ABSTRACT=The extracellular deposition of β-amyloid (Aβ) is a pathological hallmark in Alzheimer’s disease (AD), which induces microglial activation in the pathology of AD. The expression of serine/threonine-protein kinase (SRPK2) is increased in the brain tissues of patients with AD. In this study, we examined the effect of SRPK2 in the activation of microglia.
Method
Microglia (BV2) cells were cultured, and the expression of SRPK2 was enhanced by transfection of SRPK2 recombinant vectors or knockdown by SRPK2 siRNA. The cells were stimulated by LPS+IFN-γ or Aβ in vitro, generating inflammatory cytokines (TNF-α, interleukin (IL) -10, IL-6) which was investigated by real-time quantitative PCR (qPCR) and ELISA. The proliferation ability of BV2 cells with/without SRPK2 expression was evaluated by WST-1 under pressure in the presence of Aβ. The effects of SRPK2 on microglia polarization were evaluated by investigating the expression of CD16/32 and CD206 by western blot, and the expression of ionized calcium binding adapter molecule 1 (IBA-1) and Arginase 1 (Arg-1) by immunofluorescence. Hippocampal cells HT-22 were cultured with a BV2 cell (with/without SRPK2 expression)-derived medium stimulated by Aβ or LPS+IFN-γ, prior to the evaluation of HT-22 cytotoxicity by assessment of cell viability. Possible relationships between Akt and SRPK2 in BV2 cells were investigated by western blot.

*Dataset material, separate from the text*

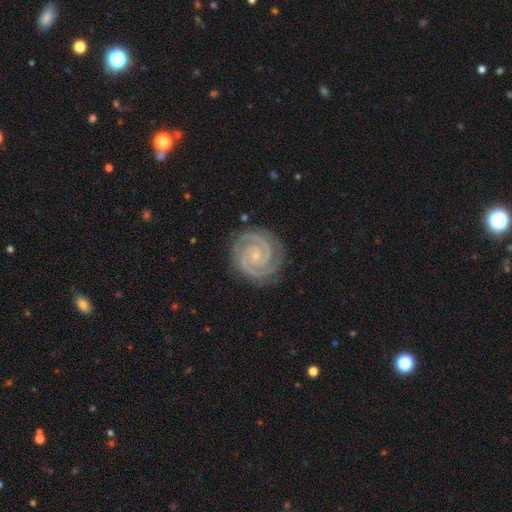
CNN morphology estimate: featured or disk 94%, star or artifact 4%, smooth 2%. Down the decision tree: edge-on disk — no (98%); bar — no (70%); spiral arms — yes (99%); spiral arm count — 2 (87%); spiral winding — tight (83%); bulge size — small (82%); merging — none (86%).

Results The expression of SRPK2 was related to the phenotype polarization changes of microglia with increased expression of CD16/32 and IBA-1. The expression of pro-inflammatory cytokines IL-6 and TNF-α was increased, whereas the expression of anti-inflammatory cytokine IL-10 was decreased in BV2 cells with SRPK2 overexpression. Moreover, with expression enhancement of SPRK2, BV2 cells had a higher proliferation rate. Aβ treatment can promote SRPK2 expression in BV2 cell. Aβ or LPS+IFN-γ promoted the production of cytokines IL-6 and TNF-α, but decreased cytokine IL-10 in BV2 cells. SRPK2 deficiency alleviated the cytotoxic effects of Aβ or LPS+IFN-γ exposed microglia on HT22 cells. In addition, the activated Akt pathway promoted the expression of SRPK2 in BV2 cells.
Conclusion Our data have found that enhanced SRPK2 expression contributed to pro-inflammatory activation of microglia. Thus SRPK2 may be a key modulating pathway of inflammatory mediators in AD pathology.